_Entries supplied_.
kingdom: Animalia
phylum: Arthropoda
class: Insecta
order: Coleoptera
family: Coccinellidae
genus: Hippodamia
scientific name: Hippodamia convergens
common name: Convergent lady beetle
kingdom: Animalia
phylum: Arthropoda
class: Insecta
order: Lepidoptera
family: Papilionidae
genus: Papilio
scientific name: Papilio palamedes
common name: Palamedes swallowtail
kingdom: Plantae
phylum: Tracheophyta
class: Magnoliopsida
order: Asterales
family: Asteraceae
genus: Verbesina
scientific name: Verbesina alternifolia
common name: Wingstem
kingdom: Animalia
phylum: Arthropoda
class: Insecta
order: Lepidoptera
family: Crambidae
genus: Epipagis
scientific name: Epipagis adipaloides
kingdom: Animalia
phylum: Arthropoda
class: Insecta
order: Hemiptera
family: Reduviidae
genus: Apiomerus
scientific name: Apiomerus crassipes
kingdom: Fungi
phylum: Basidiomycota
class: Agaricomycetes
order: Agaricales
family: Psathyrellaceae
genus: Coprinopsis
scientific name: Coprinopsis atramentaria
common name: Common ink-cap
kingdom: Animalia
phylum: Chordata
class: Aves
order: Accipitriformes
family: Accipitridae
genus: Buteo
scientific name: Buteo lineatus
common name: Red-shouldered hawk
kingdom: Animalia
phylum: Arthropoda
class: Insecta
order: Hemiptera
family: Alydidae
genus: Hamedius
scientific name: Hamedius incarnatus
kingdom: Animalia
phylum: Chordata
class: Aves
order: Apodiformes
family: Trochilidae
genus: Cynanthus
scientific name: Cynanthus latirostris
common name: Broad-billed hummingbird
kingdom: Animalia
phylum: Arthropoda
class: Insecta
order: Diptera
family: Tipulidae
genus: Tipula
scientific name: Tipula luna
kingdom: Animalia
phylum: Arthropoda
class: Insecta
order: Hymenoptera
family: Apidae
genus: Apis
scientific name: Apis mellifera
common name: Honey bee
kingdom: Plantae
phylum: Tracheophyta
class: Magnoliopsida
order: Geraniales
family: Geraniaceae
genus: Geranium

_The request_. Please extract each line of the material above that contains the word "genus". Case counts, so a line matches only if the capitalization is the same.

_Complete output_.
genus: Hippodamia
genus: Papilio
genus: Verbesina
genus: Epipagis
genus: Apiomerus
genus: Coprinopsis
genus: Buteo
genus: Hamedius
genus: Cynanthus
genus: Tipula
genus: Apis
genus: Geranium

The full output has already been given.